Format every line of text in the rows below as a Markdown table with the columns "No." and "Text", numbering each line and skipping blank lines. Leave the pictures out of the table.

Saved data entries:
%%

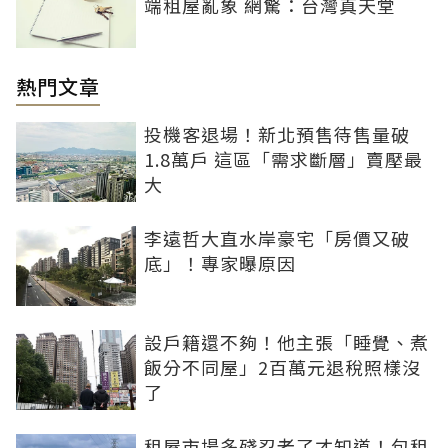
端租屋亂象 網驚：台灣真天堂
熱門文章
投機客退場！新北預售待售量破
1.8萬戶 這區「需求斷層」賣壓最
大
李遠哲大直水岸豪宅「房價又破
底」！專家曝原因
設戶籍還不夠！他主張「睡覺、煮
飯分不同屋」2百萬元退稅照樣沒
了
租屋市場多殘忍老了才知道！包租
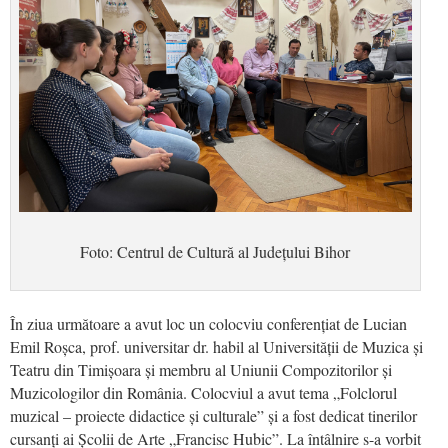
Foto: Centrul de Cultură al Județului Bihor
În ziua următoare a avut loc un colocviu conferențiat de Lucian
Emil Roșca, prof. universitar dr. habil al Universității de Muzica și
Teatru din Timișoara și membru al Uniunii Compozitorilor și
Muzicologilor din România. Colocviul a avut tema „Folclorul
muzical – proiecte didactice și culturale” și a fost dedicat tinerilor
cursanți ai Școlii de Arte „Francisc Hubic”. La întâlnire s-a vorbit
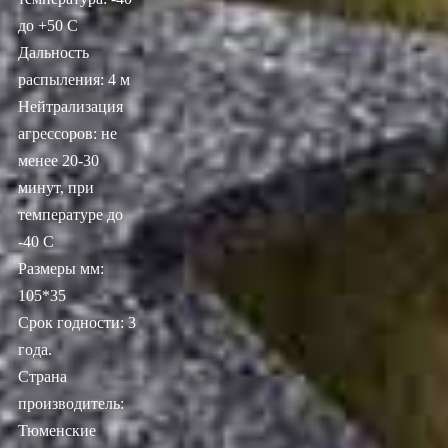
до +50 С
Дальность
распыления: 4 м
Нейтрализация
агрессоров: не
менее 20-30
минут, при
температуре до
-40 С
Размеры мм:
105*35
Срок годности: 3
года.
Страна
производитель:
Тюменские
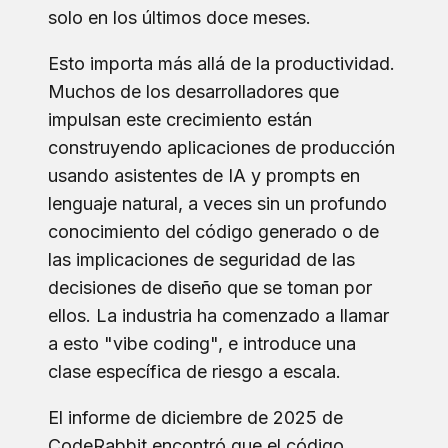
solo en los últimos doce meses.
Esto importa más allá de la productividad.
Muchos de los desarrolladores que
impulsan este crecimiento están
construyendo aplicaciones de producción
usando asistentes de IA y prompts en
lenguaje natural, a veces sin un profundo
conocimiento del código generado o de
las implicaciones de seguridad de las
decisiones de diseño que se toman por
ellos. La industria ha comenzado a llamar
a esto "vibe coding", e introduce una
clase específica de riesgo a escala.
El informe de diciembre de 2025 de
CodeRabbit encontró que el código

%%

Result:
| No. | Text |
|---|---|
| 1 | 端租屋亂象 網驚：台灣真天堂 |
| 2 | 熱門文章 |
| 3 | 投機客退場！新北預售待售量破 |
| 4 | 1.8萬戶 這區「需求斷層」賣壓最 |
| 5 | 大 |
| 6 | 李遠哲大直水岸豪宅「房價又破 |
| 7 | 底」！專家曝原因 |
| 8 | 設戶籍還不夠！他主張「睡覺、煮 |
| 9 | 飯分不同屋」2百萬元退稅照樣沒 |
| 10 | 了 |
| 11 | 租屋市場多殘忍老了才知道！包租 |
| 12 | Foto: Centrul de Cultură al Județului Bihor |
| 13 | În ziua următoare a avut loc un colocviu conferențiat de Lucian |
| 14 | Emil Roșca, prof. universitar dr. habil al Universității de Muzica și |
| 15 | Teatru din Timișoara și membru al Uniunii Compozitorilor și |
| 16 | Muzicologilor din România. Colocviul a avut tema „Folclorul |
| 17 | muzical – proiecte didactice și culturale” și a fost dedicat tinerilor |
| 18 | cursanți ai Școlii de Arte „Francisc Hubic”. La întâlnire s-a vorbit |
| 19 | до +50 С |
| 20 | Дальность |
| 21 | распыления: 4 м |
| 22 | Нейтрализация |
| 23 | агрессоров: не |
| 24 | менее 20-30 |
| 25 | минут, при |
| 26 | температуре до |
| 27 | -40 С |
| 28 | Размеры мм: |
| 29 | 105*35 |
| 30 | Срок годности: 3 |
| 31 | года. |
| 32 | Страна |
| 33 | производитель: |
| 34 | Тюменские |
| 35 | solo en los últimos doce meses. |
| 36 | Esto importa más allá de la productividad. |
| 37 | Muchos de los desarrolladores que |
| 38 | impulsan este crecimiento están |
| 39 | construyendo aplicaciones de producción |
| 40 | usando asistentes de IA y prompts en |
| 41 | lenguaje natural, a veces sin un profundo |
| 42 | conocimiento del código generado o de |
| 43 | las implicaciones de seguridad de las |
| 44 | decisiones de diseño que se toman por |
| 45 | ellos. La industria ha comenzado a llamar |
| 46 | a esto "vibe coding", e introduce una |
| 47 | clase específica de riesgo a escala. |
| 48 | El informe de diciembre de 2025 de |
| 49 | CodeRabbit encontró que el código |